Combining Multiple RNA-Seq Data Analysis Algorithms Using Machine Learning Improves Differential Isoform Expression Analysis

Methods Protoc. 2021 Sep 27;4(4):68. doi: 10.3390/mps4040068.

Abstract

RNA sequencing has become the standard technique for high resolution genome-wide monitoring of gene expression. As such, it often comprises the first step towards understanding complex molecular mechanisms driving various phenotypes, spanning organ development to disease genesis, monitoring and progression. An advantage of RNA sequencing is its ability to capture complex transcriptomic events such as alternative splicing which results in alternate isoform abundance.
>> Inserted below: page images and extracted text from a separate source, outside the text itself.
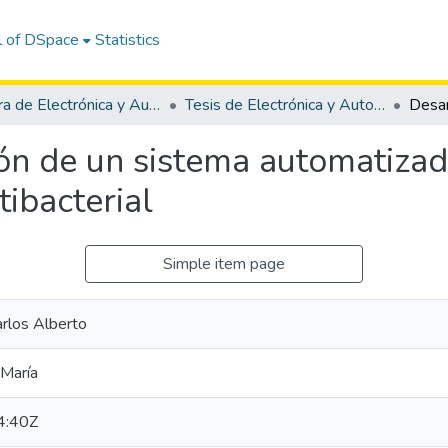
l of DSpace
Statistics
Carrera de Electrónica y Automatización
Tesis de Electrónica y Automatización
ión de un sistema automatizad
tibacterial
Simple item page
arlos Alberto
 María
4:40Z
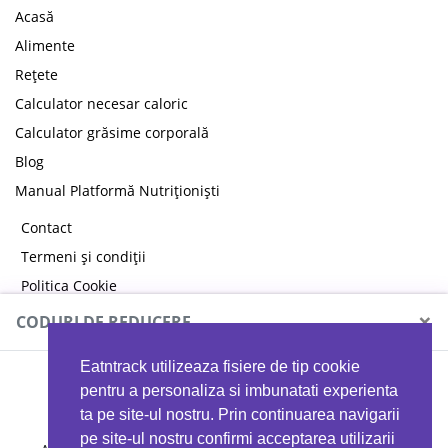
Acasă
Alimente
Rețete
Calculator necesar caloric
Calculator grăsime corporală
Blog
Manual Platformă Nutriționiști
Contact
Termeni și condiții
Politica Cookie
Politica de confidențialitate
×
CODURI DE REDUCERE
Eatntrack utilizeaza fisiere de tip cookie
MYPROTEIN
pentru a personaliza si imbunatati experienta
ta pe site-ul nostru. Prin continuarea navigarii
pe site-ul nostru confirmi acceptarea utilizarii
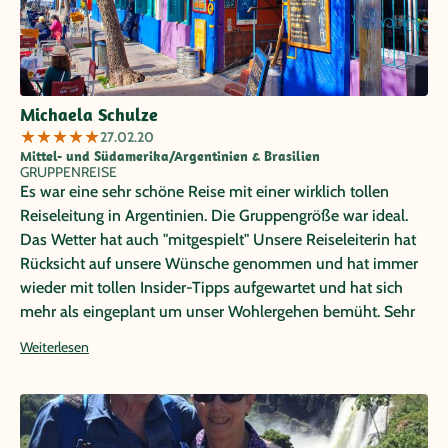
Michaela Schulze
★
★
★
★
★
27.02.20
Mittel- und Südamerika/Argentinien & Brasilien
GRUPPENREISE
Es war eine sehr schöne Reise mit einer wirklich tollen
Reiseleitung in Argentinien. Die Gruppengröße war ideal.
Das Wetter hat auch "mitgespielt" Unsere Reiseleiterin hat
Rücksicht auf unsere Wünsche genommen und hat immer
wieder mit tollen Insider-Tipps aufgewartet und hat sich
mehr als eingeplant um unser Wohlergehen bemüht. Sehr
empfehlenswert. Wir haben uns sehr wohlgefühlt. Es gab
Weiterlesen
sehr viele authentische Einblicke ins Land und von der
Natur.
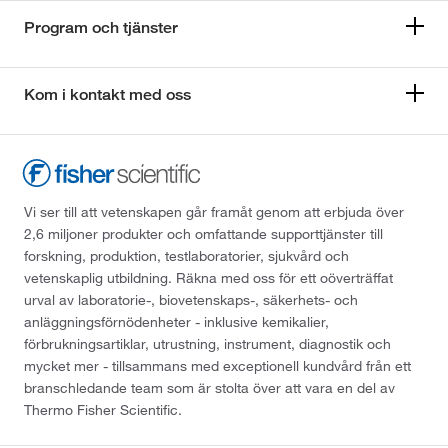
Program och tjänster
Kom i kontakt med oss
Vi ser till att vetenskapen går framåt genom att erbjuda över
2,6 miljoner produkter och omfattande supporttjänster till
forskning, produktion, testlaboratorier, sjukvård och
vetenskaplig utbildning. Räkna med oss för ett oöverträffat
urval av laboratorie-, biovetenskaps-, säkerhets- och
anläggningsförnödenheter - inklusive kemikalier,
förbrukningsartiklar, utrustning, instrument, diagnostik och
mycket mer - tillsammans med exceptionell kundvård från ett
branschledande team som är stolta över att vara en del av
Thermo Fisher Scientific.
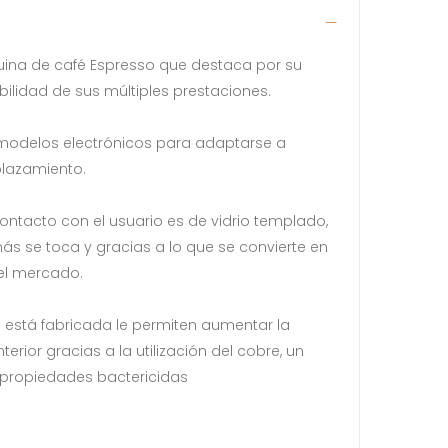
ina de café Espresso que destaca por su
iabilidad de sus múltiples prestaciones.
 modelos electrónicos para adaptarse a
plazamiento.
contacto con el usuario es de vidrio templado,
ás se toca y gracias a lo que se convierte en
el mercado.
e está fabricada le permiten aumentar la
erior gracias a la utilización del cobre, un
 propiedades bactericidas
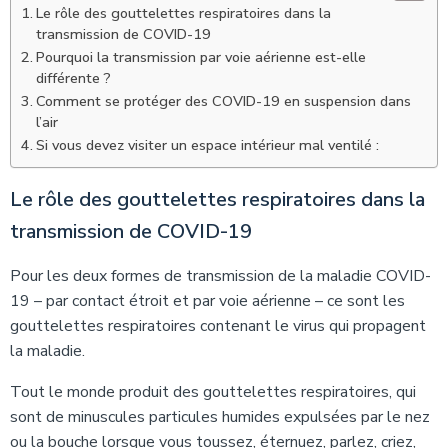
Le rôle des gouttelettes respiratoires dans la
transmission de COVID-19
Pourquoi la transmission par voie aérienne est-elle
différente ?
Comment se protéger des COVID-19 en suspension dans
l’air
Si vous devez visiter un espace intérieur mal ventilé :
Le rôle des gouttelettes respiratoires dans la
transmission de COVID-19
Pour les deux formes de transmission de la maladie COVID-
19 – par contact étroit et par voie aérienne – ce sont les
gouttelettes respiratoires contenant le virus qui propagent
la maladie.
Tout le monde produit des gouttelettes respiratoires, qui
sont de minuscules particules humides expulsées par le nez
ou la bouche lorsque vous toussez, éternuez, parlez, criez,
At the same time, this advantage remains algorithmically and computationally challenging, especially with the emergence of even higher resolution technologies such as single-cell RNA sequencing. Although several algorithms have been proposed for the effective detection of differential isoform expression from RNA-Seq data, no widely accepted golden standards have been established. This fact is further compounded by the significant differences in the output of different algorithms when applied on the same data. In addition, many of the proposed algorithms remain scarce and poorly maintained. Driven by these challenges, we developed a novel integrative approach that effectively combines the most widely used algorithms for differential transcript and isoform analysis using state-of-the-art machine learning techniques. We demonstrate its usability by applying it on simulated data based on several organisms, and using several performance metrics; we conclude that our strategy outperforms the application of the individual algorithms. Finally, our approach is implemented as an R Shiny application, with the underlying data analysis pipelines also available as docker containers.

Keywords: RNA-sequencing; alternative splicing; docker; machine learning; shiny.